À l’UL, M. Brunelle a aussi vice-doyen aux programmes de premier cycle et secrétaire de 2007 à 2010. Avant sa nomination à la Chambre civile de la Cour du Québec en 2015, il était membre du Comité sur les droits de la personne du Barreau du Québec, poste qu’il occupait depuis 2007.

M. Luc Huppé. Photo : Archives
M. Luc Huppé. Photo : Archives
M. Luc Huppé

Il s’agit d’un tout premier mandat pour le juge Huppé au Tribunal des droits de la personne, bien qu’il ait été assesseur au Tribunal de 2009 jusqu’à sa nomination à la chambre civile de la Cour du Québec en 2018.

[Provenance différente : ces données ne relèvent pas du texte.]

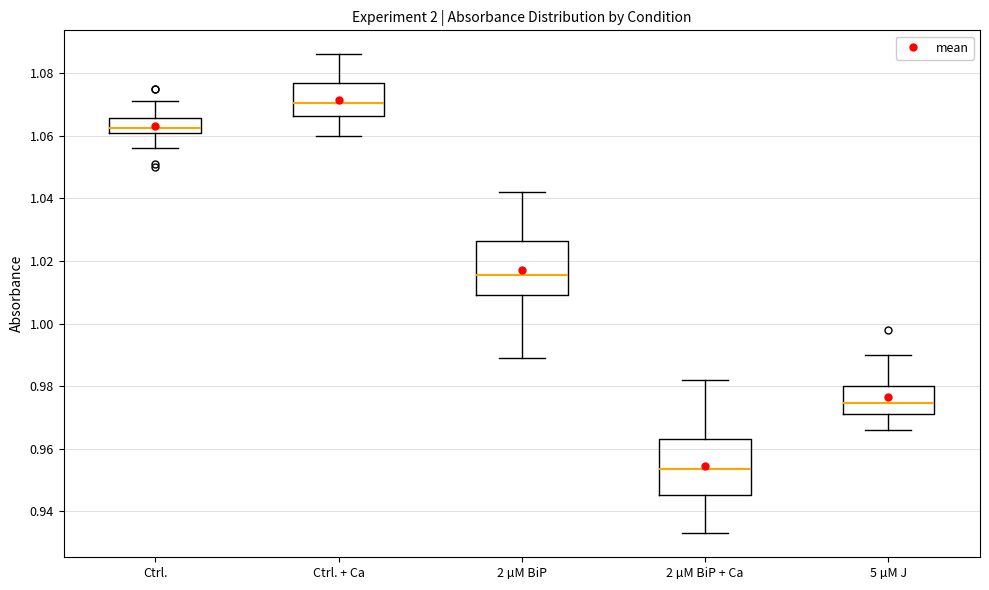

Reading left to right, read every box against the y-axis: the position of its median line, the range the box covers, and the ends of its whiskers. The values are not printed on the chart, so give them approximately, as read against the axis.

Ctrl.: median 1.062 (just above the box's lower edge), box 1.062 to 1.066, whiskers 1.056 to 1.072
Ctrl. + Ca: median 1.070, box 1.066 to 1.076, whiskers 1.060 to 1.086
2 µM BiP: median 1.016, box 1.010 to 1.026, whiskers 0.990 to 1.042
2 µM BiP + Ca: median 0.954, box 0.946 to 0.964, whiskers 0.934 to 0.982
5 µM J: median 0.974, box 0.972 to 0.980, whiskers 0.966 to 0.990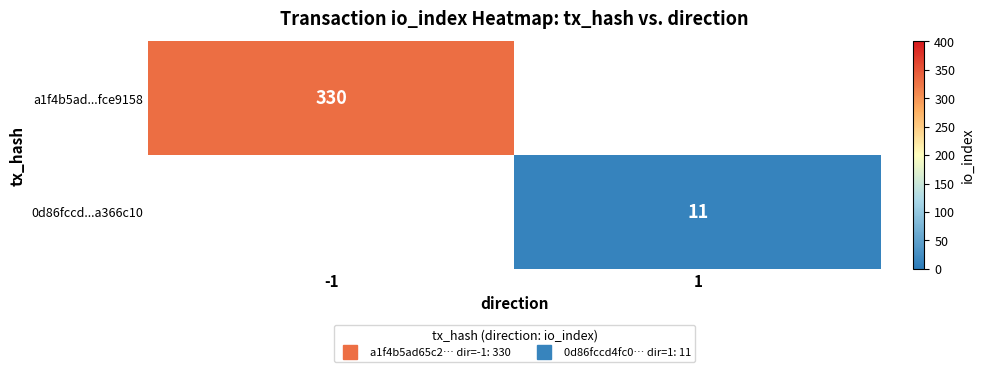

What is the approximate value of a1f4b5ad...fce9158 at -1?

330.0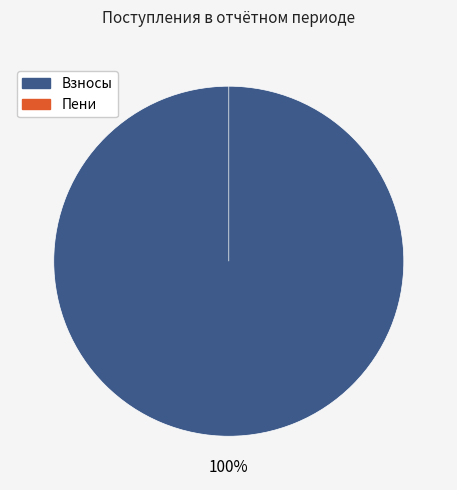

Which has a higher value, взносов or пеней?

взносов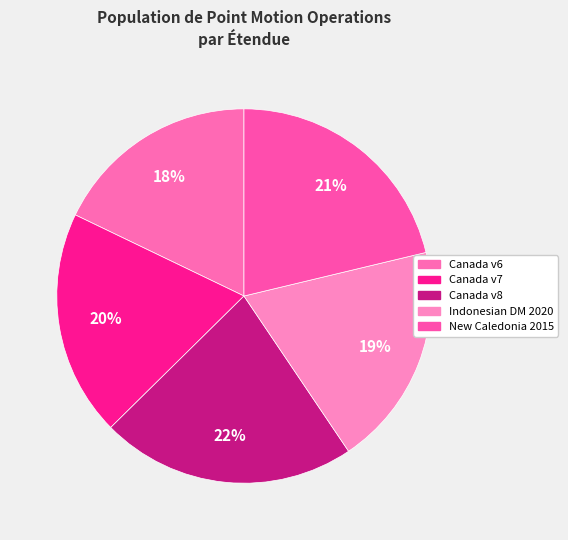

Which category has the biggest portion of the pie?

Canada velocity grid v8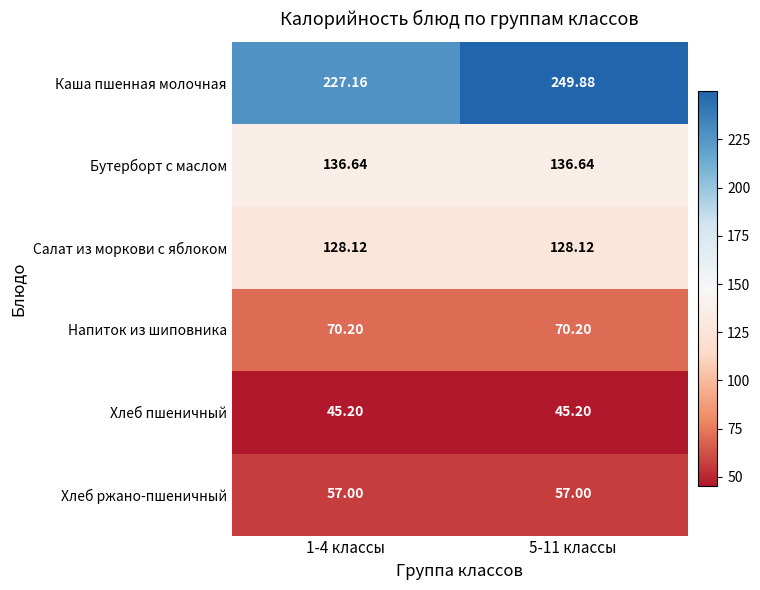

What is the smallest value displayed?

45.2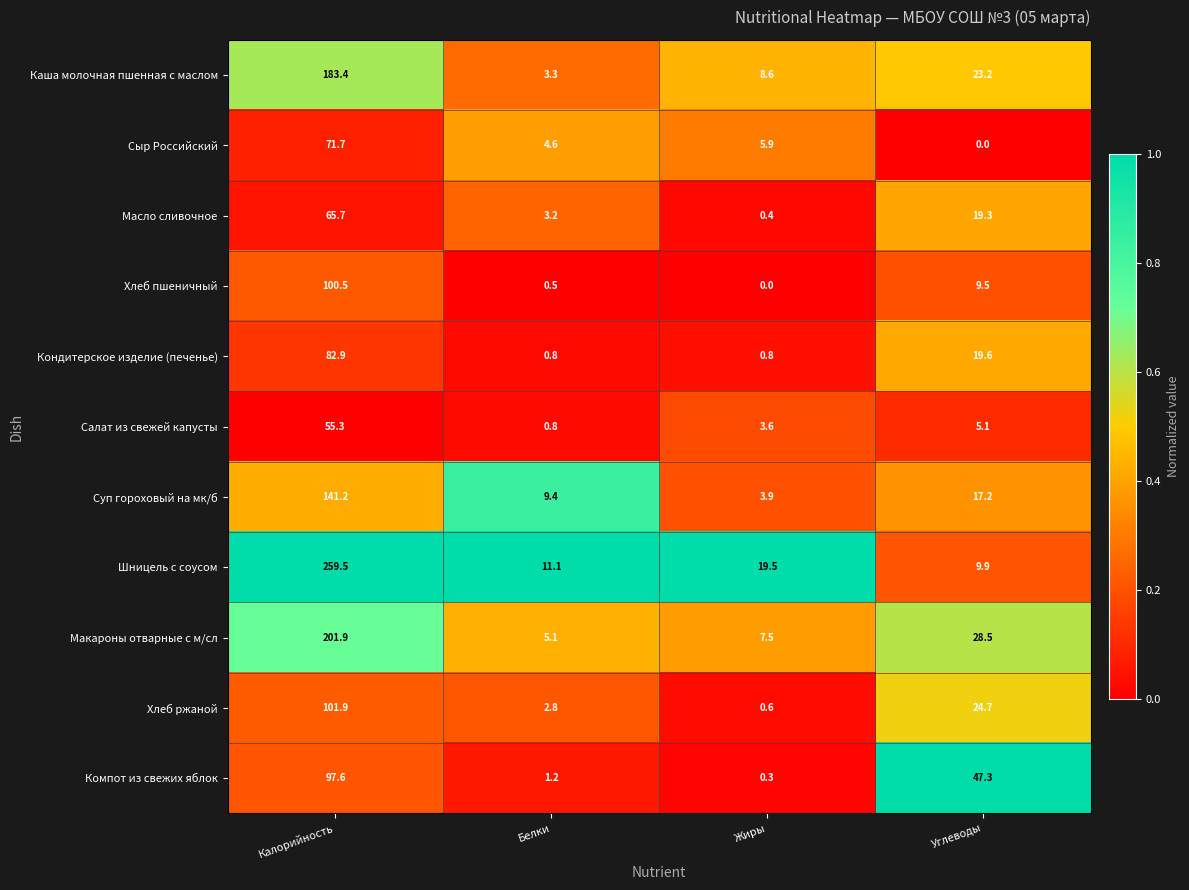

Between Жиры and Углеводы, which series saw the biggest shift?

Компот из свежих яблок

En plus de sa formation en droit (baccalauréat de l’Université Laval et maîtrise de l’Université de Montréal), le Barreau 1984 détient également un diplôme de droit notarial de l’UL.

C’est toutefois en litige que M. Huppé a exercé en pratique privée, en plus d’être un auteur prolifique :

« Il a publié de nombreux articles dans des revues juridiques et est l’auteur de trois monographies consacrées aux institutions judiciaires et à la magistrature : Le régime juridique du pouvoir judiciaire (2000), Histoire des institutions judiciaires du Canada (2007) et La déontologie de la magistrature – Droit canadien, perspective internationale (2018) », énumère le Tribunal des droits de la personne, où M. Huppé est nommé pour un mandat de deux ans dès septembre.